### WHAT YOU WILL DO
Count the lines of the items below that contain the string "series", with case counting, and give only that number.

[EXCERPTED DATA Boundary: Start]

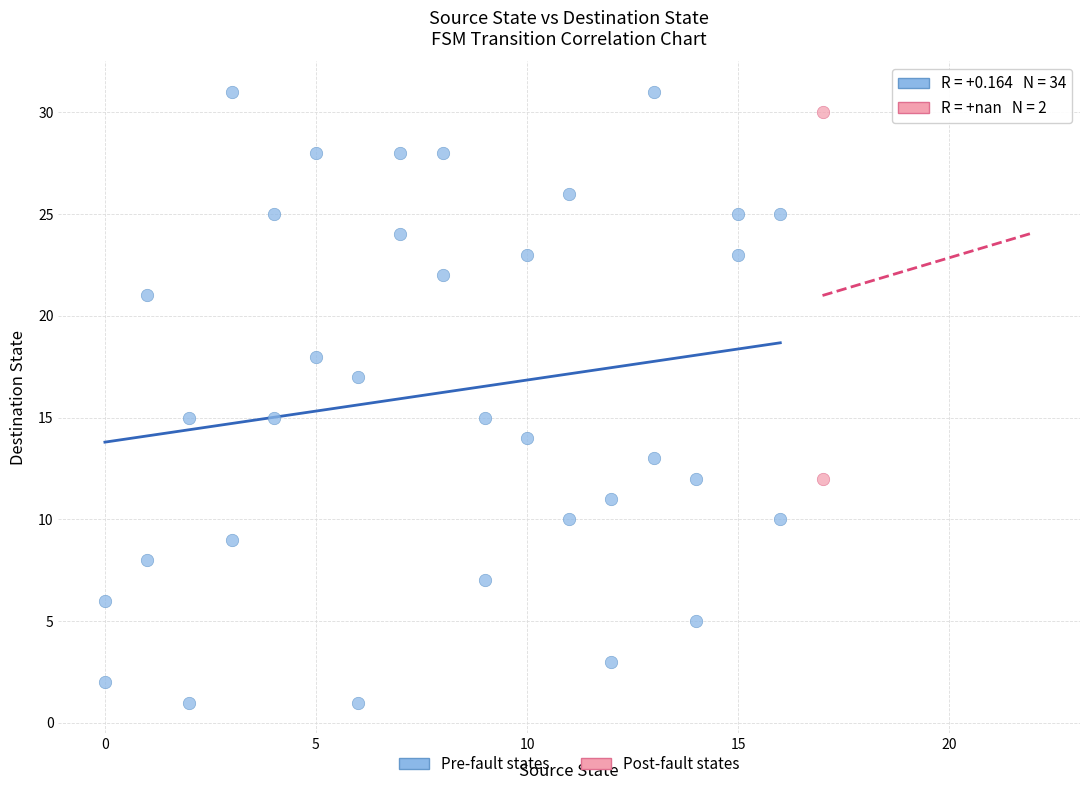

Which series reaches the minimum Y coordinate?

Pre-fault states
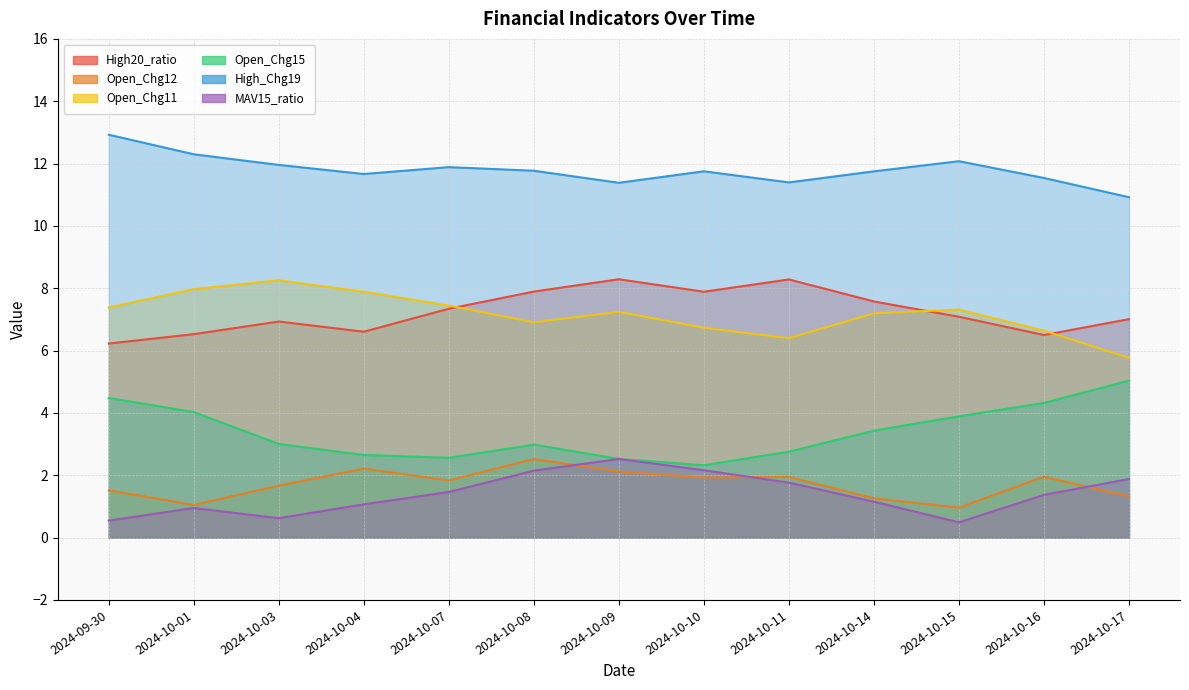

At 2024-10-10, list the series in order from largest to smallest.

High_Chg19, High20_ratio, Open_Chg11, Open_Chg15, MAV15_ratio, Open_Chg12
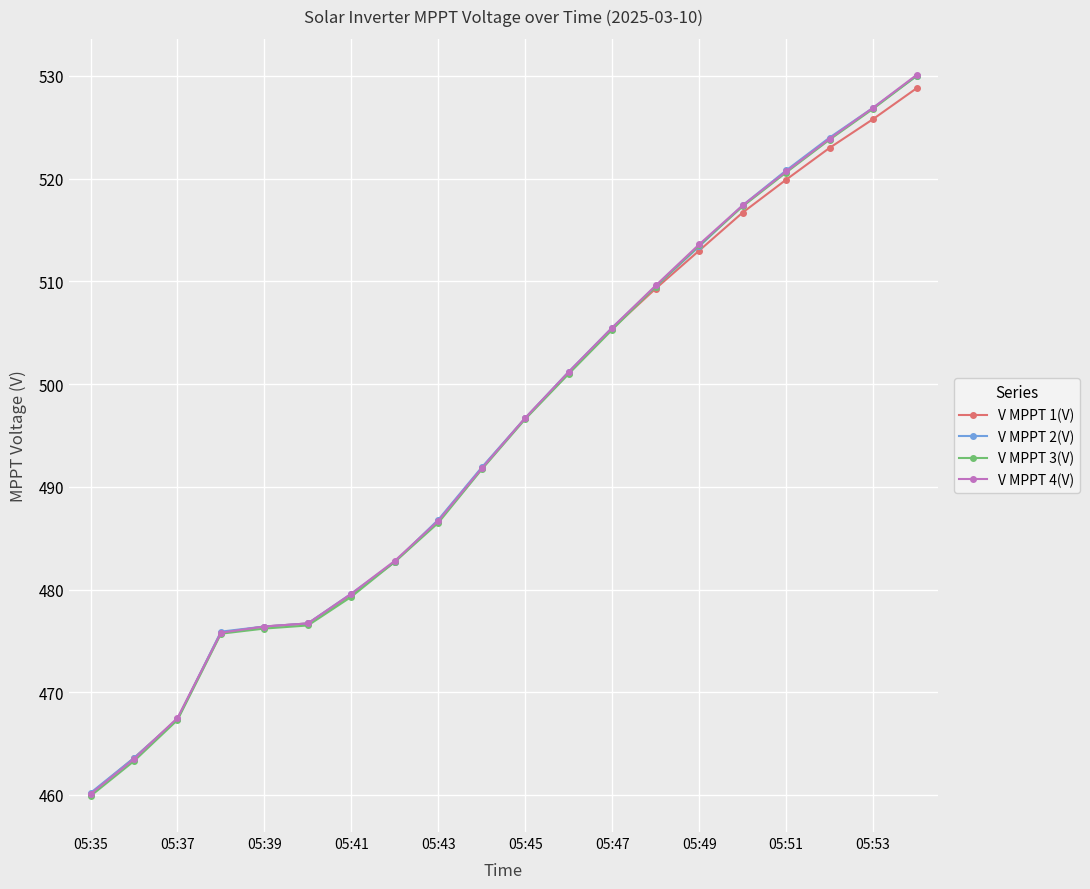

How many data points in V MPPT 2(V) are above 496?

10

[EXCERPTED DATA Boundary: End]
[EXCERPTED DATA Boundary: Start]

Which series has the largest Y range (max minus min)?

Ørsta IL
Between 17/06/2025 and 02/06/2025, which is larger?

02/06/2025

[EXCERPTED DATA Boundary: End]

### TASK SOLUTION
3